Rendered chart images
+ + + + + + +

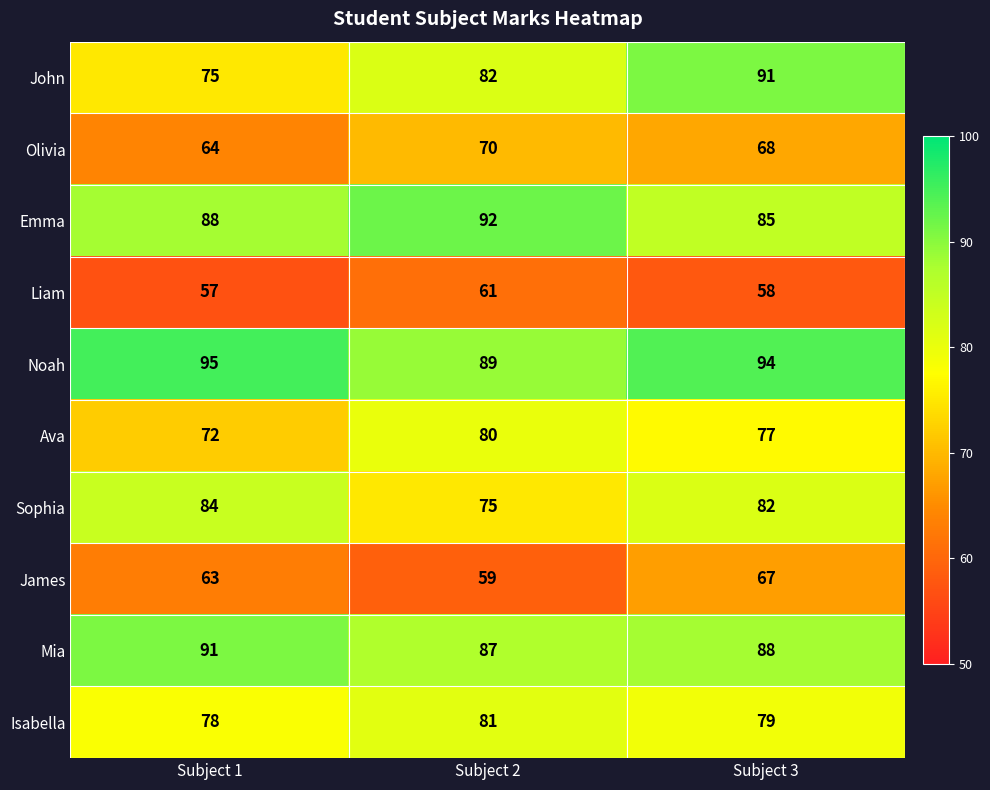

Count the Ava values in the range 72 to 80.

3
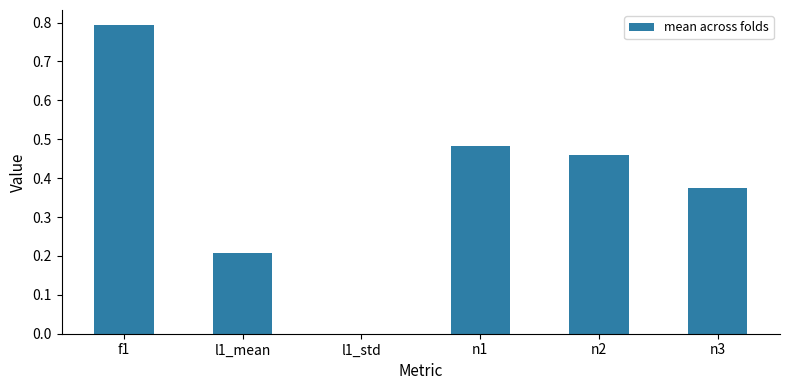

What is the maximum value shown in the chart?

0.8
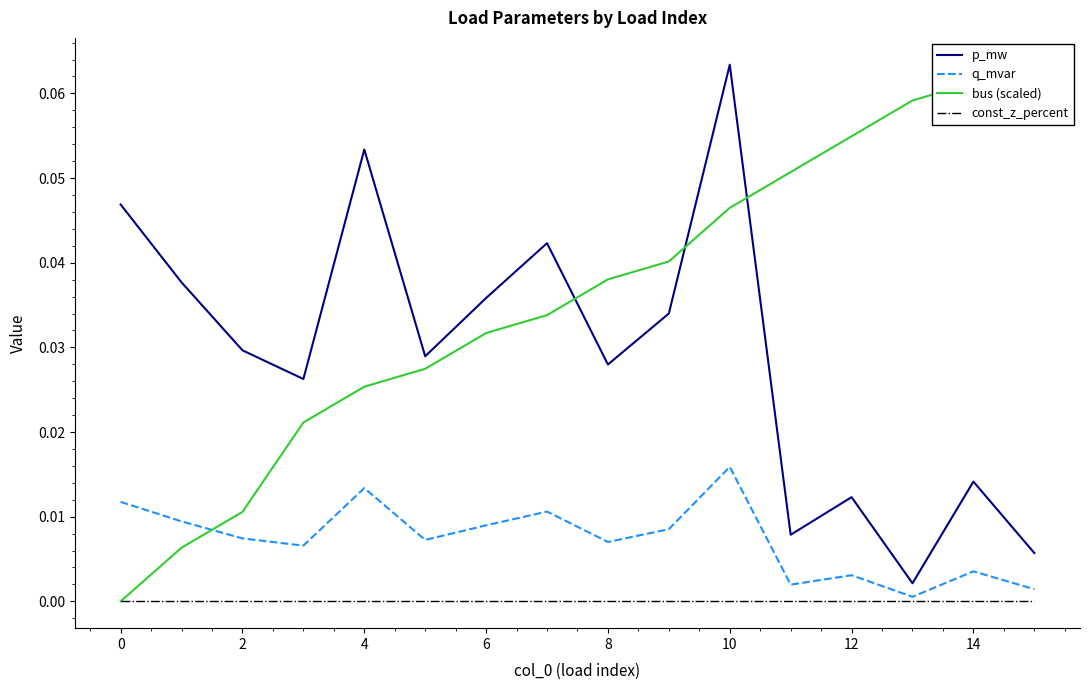

True or false: const_z_percent and p_mw intersect in this chart.

False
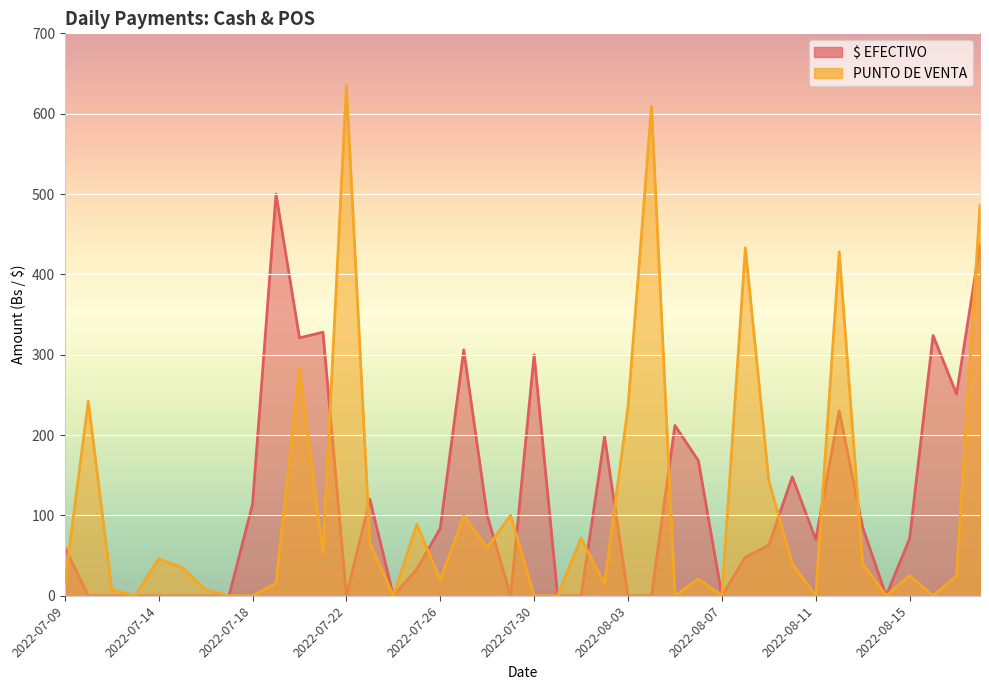

How many categories are shown in the chart?

40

+ + + + + + +

> [TASK GOAL] Copy out the lines above word for word, without the pictures.

> [EXERCISE RESULT]
Count the Ava values in the range 72 to 80.

3

What is the maximum value shown in the chart?

0.8

True or false: const_z_percent and p_mw intersect in this chart.

False

How many categories are shown in the chart?

40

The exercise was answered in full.